“That one college boy from, perhaps London should be the killer of another college boy from New Hampshire in a conflict over the future of the Middle East illustrates how far normal boundaries of state and class have been cruelly transcended” This, was something that was floating in e-space in response to the senseless killing of James Foley. And since then there have been other equally gruesome and senseless executions, and every other kind of brutality carried out by the latest villains on the world stage.
I watched this play, performed outdoors, in the central circular open-to-sky space of the National Museum. It is the first in series the Museum is planning, in an area that they have not touched on much – history and performing arts. It was a laudable attempt by a young, fresh group (Darwesh) – a sutradhar provided a commentary of the times and this was interspersed with 5 short dialogues between Jahanara and Roshnara, the daughters of Shah Jahan, famous as the builder of the Taj Mahal. I am not dwelling on the performance itself, but the dialogue that struck me in the above context! Jahanara, who was a favorite of her father and had supported the cultured and non-military brother Dara Shikoh, is rebuking Roshnara who supported the militarily inclined Aurangzeb, after Aurangzeb had killed and presented the head of Dara Shikoh on a platter to their father. Does it have to come to this she says? Can you imagine a father receiving his son’s head? But, this was par for the course in those times.

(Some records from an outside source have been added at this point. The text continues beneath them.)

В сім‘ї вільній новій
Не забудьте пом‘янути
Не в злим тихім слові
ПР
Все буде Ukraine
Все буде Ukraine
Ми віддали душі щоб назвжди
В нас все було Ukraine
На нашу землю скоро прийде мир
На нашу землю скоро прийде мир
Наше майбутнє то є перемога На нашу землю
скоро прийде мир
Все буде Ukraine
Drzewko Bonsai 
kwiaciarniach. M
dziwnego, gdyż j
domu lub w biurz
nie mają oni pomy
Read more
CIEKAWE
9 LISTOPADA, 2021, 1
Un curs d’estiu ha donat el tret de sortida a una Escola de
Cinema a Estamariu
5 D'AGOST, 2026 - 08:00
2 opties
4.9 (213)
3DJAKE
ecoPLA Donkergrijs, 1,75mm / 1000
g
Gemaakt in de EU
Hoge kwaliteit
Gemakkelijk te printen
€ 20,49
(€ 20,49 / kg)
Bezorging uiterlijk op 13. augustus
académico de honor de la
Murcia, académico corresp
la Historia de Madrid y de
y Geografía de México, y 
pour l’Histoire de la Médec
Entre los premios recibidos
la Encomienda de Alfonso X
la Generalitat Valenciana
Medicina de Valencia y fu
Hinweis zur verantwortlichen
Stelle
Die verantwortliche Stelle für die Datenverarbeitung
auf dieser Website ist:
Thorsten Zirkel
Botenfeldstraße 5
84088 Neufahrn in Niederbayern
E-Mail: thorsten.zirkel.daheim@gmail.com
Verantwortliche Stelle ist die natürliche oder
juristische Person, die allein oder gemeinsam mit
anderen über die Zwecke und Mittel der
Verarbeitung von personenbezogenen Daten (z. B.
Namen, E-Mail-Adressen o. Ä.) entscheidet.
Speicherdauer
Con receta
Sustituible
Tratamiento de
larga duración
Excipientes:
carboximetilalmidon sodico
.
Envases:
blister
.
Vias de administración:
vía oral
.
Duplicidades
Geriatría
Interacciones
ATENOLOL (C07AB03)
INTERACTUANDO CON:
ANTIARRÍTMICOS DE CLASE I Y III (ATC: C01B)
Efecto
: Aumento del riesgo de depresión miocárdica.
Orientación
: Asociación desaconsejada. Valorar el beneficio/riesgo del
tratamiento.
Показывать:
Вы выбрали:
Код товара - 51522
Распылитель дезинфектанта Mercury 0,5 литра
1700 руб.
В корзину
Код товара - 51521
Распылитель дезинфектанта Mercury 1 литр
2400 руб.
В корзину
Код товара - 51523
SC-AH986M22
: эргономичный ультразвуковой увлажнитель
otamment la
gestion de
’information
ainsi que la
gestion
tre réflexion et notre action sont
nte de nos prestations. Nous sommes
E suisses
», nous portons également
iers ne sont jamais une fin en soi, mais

And I thought, individual and collective violence has been part of the history of mankind since time immemorial. Whether it was Ashoka or Genghis Khan, Attila the Hun or Pol Pot, barbarity was always an essential part of enhancing personal ambitions and expanding territories. It was practiced by the armies of Greece and Rome while expanding their empires. The most reprehensible forms of human exploitation was practiced by the European States to establish their colonies in Africa, Americas and Asia.
Today, there are some sections of humanity looking on in horror at what other sections are capable of – assuming that everyone has moved forward and acquired the same value systems. It is clear that’s not the case – and using forms of collective violence (what else is bombing, which kills non-combatants?) to eliminate the source of this horror, will probably not lead to any lasting solutions. Who decides what the world order should be? Is it those with the money? or is the world hurtling towards some new order?
The horrific events seem far away, and come to us as images in the media. But, nearer home disturbing polarizations are taking place. These are dificultf times to say the least and makes me wonder, is there an innate goodness in man? If we do not believe that there is, how do we face the future? What do we teach our children?